- REQUIRED WORK
An exact copy of the data is required, with no pictures in it.

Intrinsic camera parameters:
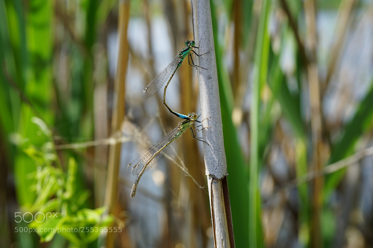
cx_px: 186
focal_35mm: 50
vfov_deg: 27.0
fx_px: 518
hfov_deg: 39.6
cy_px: 124
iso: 100
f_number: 7.1
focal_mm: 50
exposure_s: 1/100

- PROBLEM SOLUTION
cx_px: 186
focal_35mm: 50
vfov_deg: 27.0
fx_px: 518
hfov_deg: 39.6
cy_px: 124
iso: 100
f_number: 7.1
focal_mm: 50
exposure_s: 1/100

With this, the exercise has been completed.